A significant weakness of our analysis is reproducibility. A test of p-curve involves three steps. First, a statistical analysis is designated for which the correct answer is a priori known. Second, a literature review is performed to find a set of significant findings for the statistical analysis designated in the first step. Finally, p-curve analysis is performed to determine whether the correct answer is obtained. However, research studies are typically performed to clarify a question. Researchers are unlikely to test hypotheses for which the answers are known. Homeopathic ultramolecular dilutions are a unique example of studies for which the non-existence of effects can be claimed independent of study results. It is unknown whether there are other, similar examples in the literature. Perhaps another set of placebo-controlled clinical trials of homeopathic ultramolecular dilutions can be found and used to reproduce the current analysis.

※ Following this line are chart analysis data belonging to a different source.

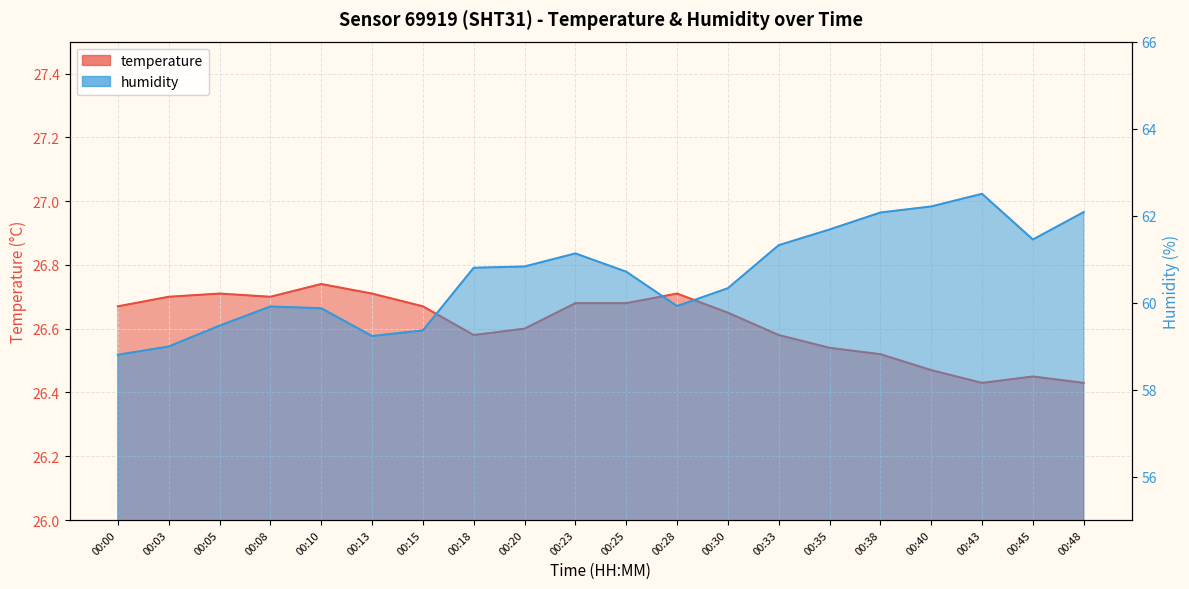

Between 00:00 and 00:43, which series saw the biggest shift?

humidity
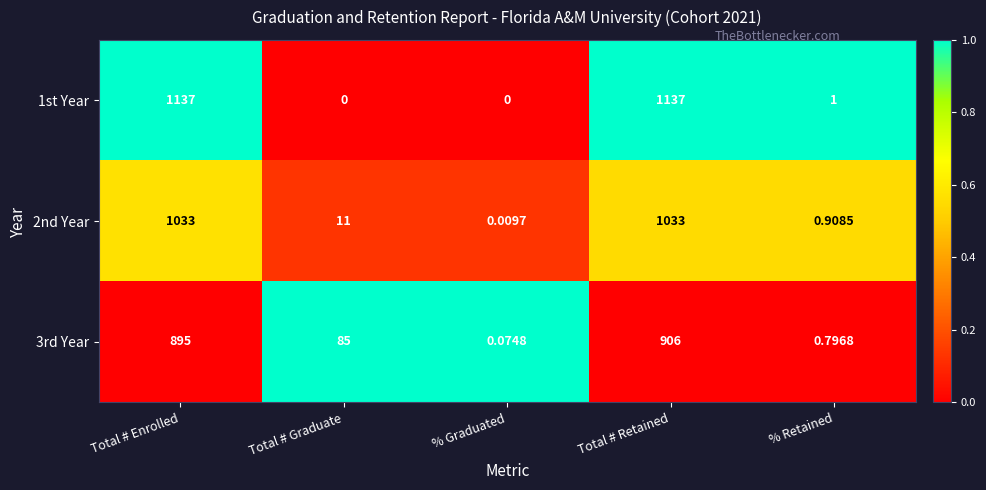

Is the value of 2nd Year at % Retained greater than the value of 3rd Year at Total # Retained?

No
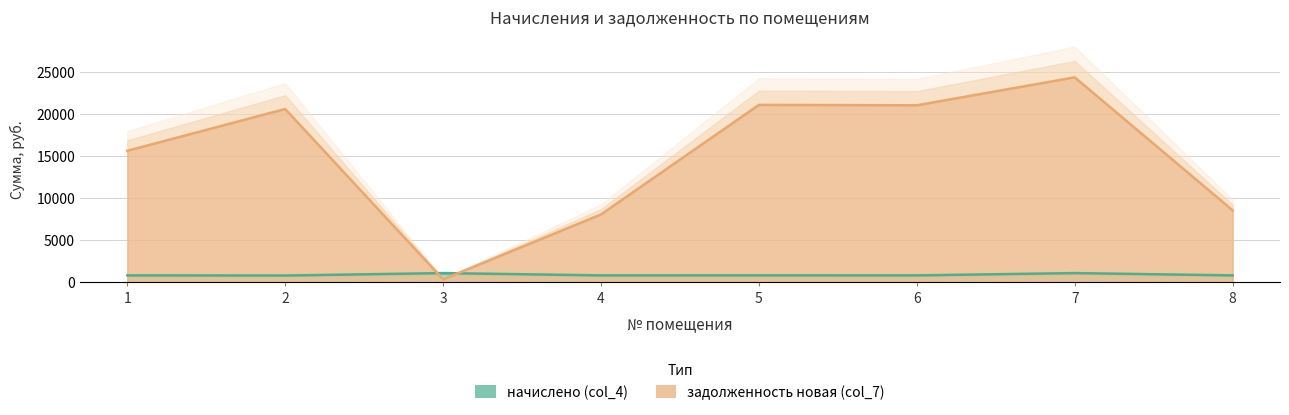

Rank the series at 1 from highest to lowest value.

задолженность новая (col_7), начислено (col_4)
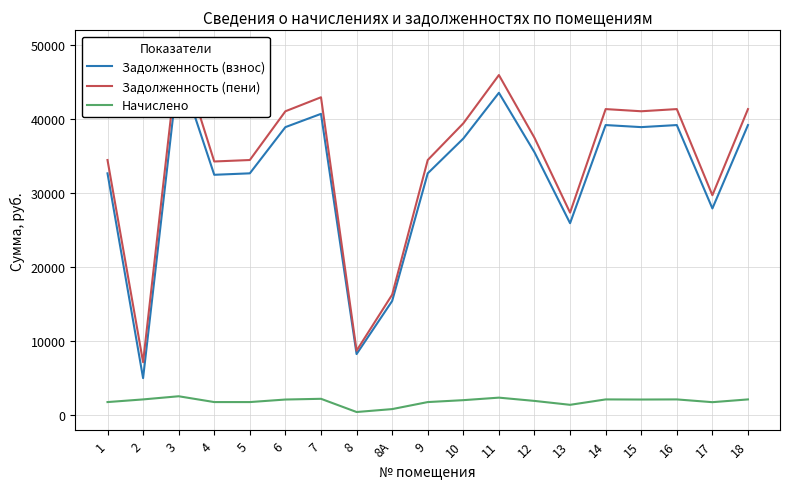

True or false: Задолженность (пени) and Начислено cross at least once.

False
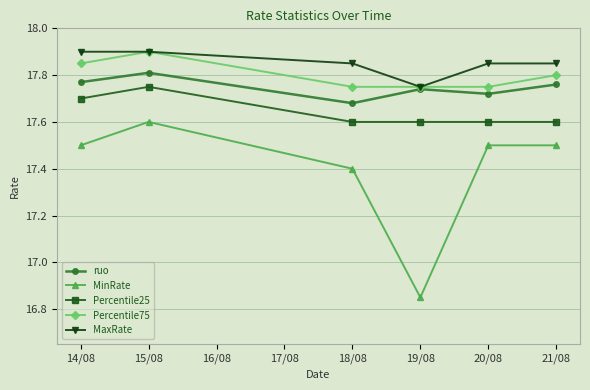

True or false: ruo has more than 0 points higher than both neighbors.

True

Another weakness of our analysis is the assumed impotence of homeopathic ultramolecular dilutions. Many proposed mechanisms of action for ultramolecular dilutions have been published, including but not limited to molecular clustering (Samal & Geckeler, 2001), oscillatory effects (Hyland & Lewith, 2002), non-local quantum effects (Weingartner, 2005), and nanobubble-induced superstructures (Demangeat, 2018). However, proposed mechanisms of action for such dilutions are either implausible within the framework of currently known physical laws or would require fundamental revisions to basic sciences such as Biochemistry or Physics (Sehon & Stanley, 2010; Grimes, 2012). Presently, the claimed efficacy of ultramolecular dilutions is discordant with fundamental scientific concepts (National Center for Complementary and Integrative Health, 2018).

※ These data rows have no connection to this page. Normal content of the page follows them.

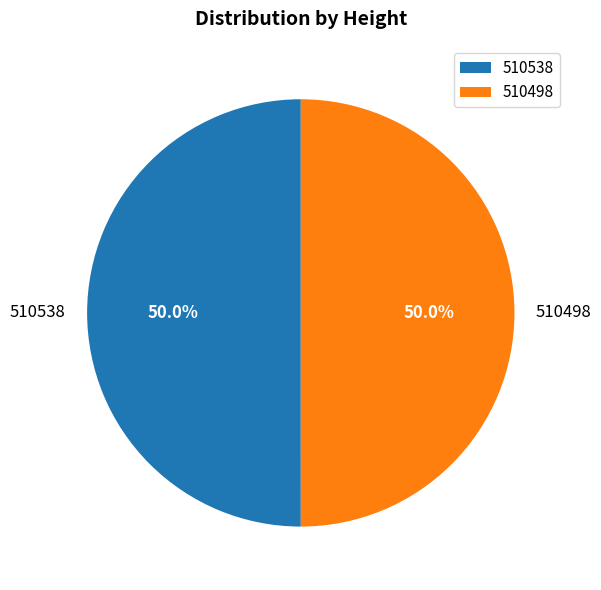

Approximately how many times larger is the value at 510538 compared to 510498?

1.0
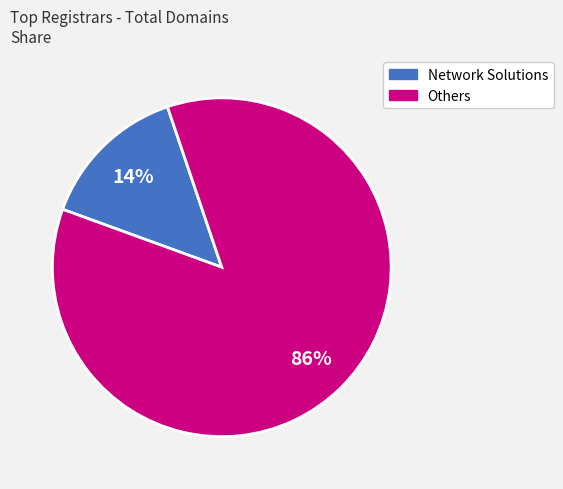

To the nearest percent, what is the average slice percentage?

50%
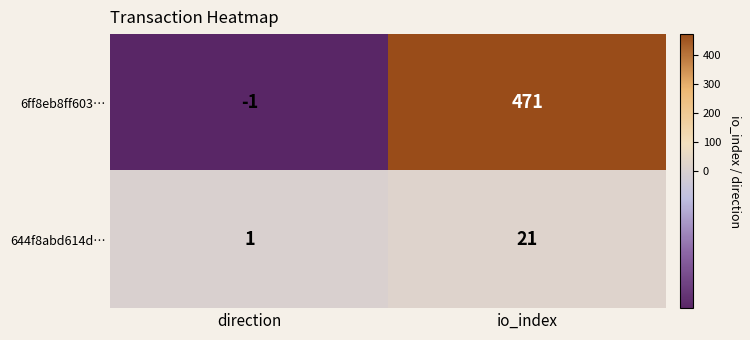

At which category does the chart reach its minimum across all series?

direction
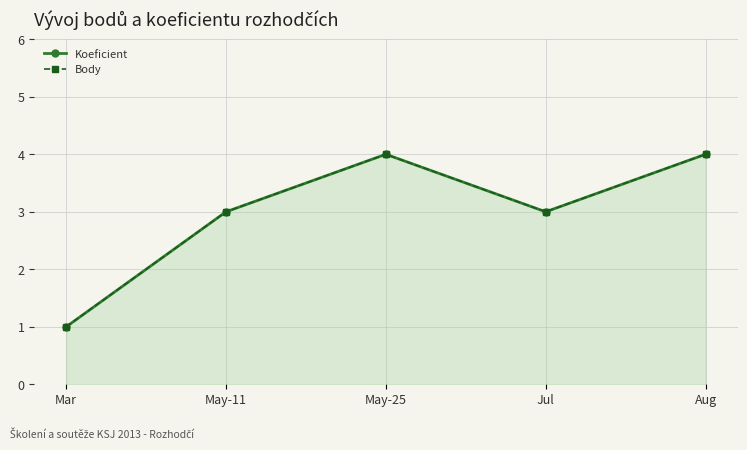

True or false: Body and Koeficient intersect in this chart.

False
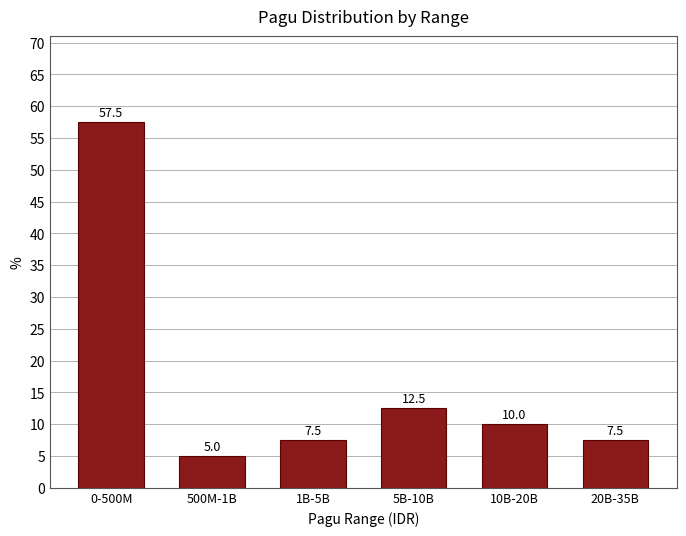

Reading left to right, list all the values displayed in this chart.

0-500M=57.5	500M-1B=5.0	1B-5B=7.5	5B-10B=12.5	10B-20B=10.0	20B-35B=7.5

Only homeopathy studies were included in the current analysis. There may be heterogeneity in statistical methods among academic fields, limiting the external validity of our analysis. In addition, homeopathy studies may be more likely to have fundamental methodological flaws than other studies. The quality of homeopathic clinical trials is often low (Mathie et al., 2017). We have found several significant flaws in the papers included in our study. Naudé, Stephanie Couchman & Maharaj (2010) perform a Kruskal–Wallis analysis of hours slept, but do not indicate that they ranked the sleep data of the participant. In addition, their second figure indicates values ranging from 32–45 as the total hours of sleep for the treatment and placebo groups, but neither indicate if they are reporting the mean or median hours nor how the reported values relate to the Kruskal–Wallis test indicated in the footnote. Frass, Linkesch & Banyai (2005) report a Kruskal–Wallis analysis of a between-groups categorical variable in Table 3; however, valid tests of proportion result in a value similar to their result. Tveiten & Bruset (2003) do not report the means or a measure of variance for the treatment and placebo groups. In addition, the methods section refers to the Wilcoxon rank-sum test as an analysis of the mean difference between groups. They may have intended to refer to the mean rank difference rather than the mean difference. Reproduction of our findings in other research fields would significantly strengthen our conclusions, but studies of null effects may not exist in other fields.

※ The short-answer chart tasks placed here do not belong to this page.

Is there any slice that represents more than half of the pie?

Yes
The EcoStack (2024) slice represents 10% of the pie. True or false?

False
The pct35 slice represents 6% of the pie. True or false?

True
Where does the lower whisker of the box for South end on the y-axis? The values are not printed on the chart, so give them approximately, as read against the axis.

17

Given the inherent difficulties noted in testing p-curve from the published literature, analysis of p-curve’s accuracy remains most suited to the domain of statistical simulations. It is important, however, to confirm that simulations match reality, particularly when human behavior is simulated. Our real-world analysis closely matches simulated p-curve results, supporting both the accuracy of p-curve simulations and the accuracy of p-curve results.

## Conclusions

P-curve accurately detects the lack of evidential value in a set of significant results obtained for homeopathic ultramolecular dilutions. Our results suggest that p-curve accurately detects when sets of significant results lack evidential value. Reproductions of our analysis in other research fields and with effects known to exist are important but present significant conceptual difficulties.

Although we designated a sample size of 20, there were only a total of 19 studies that met our inclusion criteria among the CORE-hom search results, making the predesignated sample size superfluous.